== Segment start ==

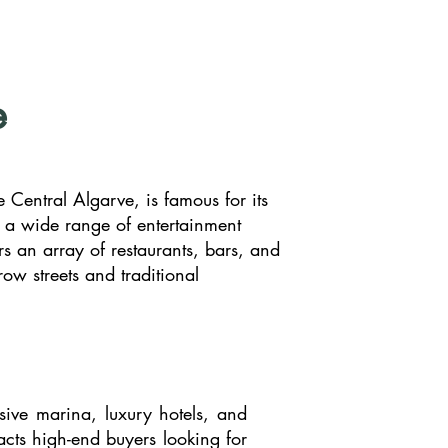
e
e Central Algarve, is famous for its
d a wide range of entertainment
rs an array of restaurants, bars, and
row streets and traditional
sive marina, luxury hotels, and
racts high-end buyers looking for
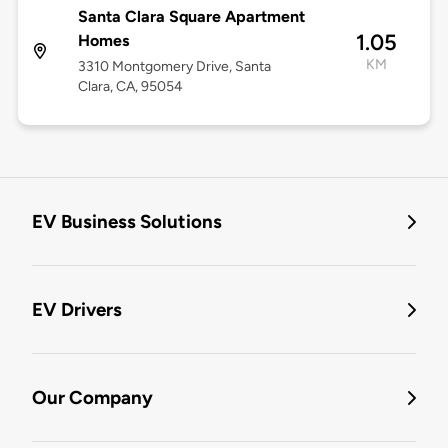
Santa Clara Square Apartment
1.05
Homes
KM
3310 Montgomery Drive, Santa
Clara, CA, 95054
EV Business Solutions
EV Drivers
Our Company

== Segment end ==

REQUIREMENT:
From the data above, copy each line that holds "Clara".

RESULT OF THIS TASK:
Santa Clara Square Apartment
Clara, CA, 95054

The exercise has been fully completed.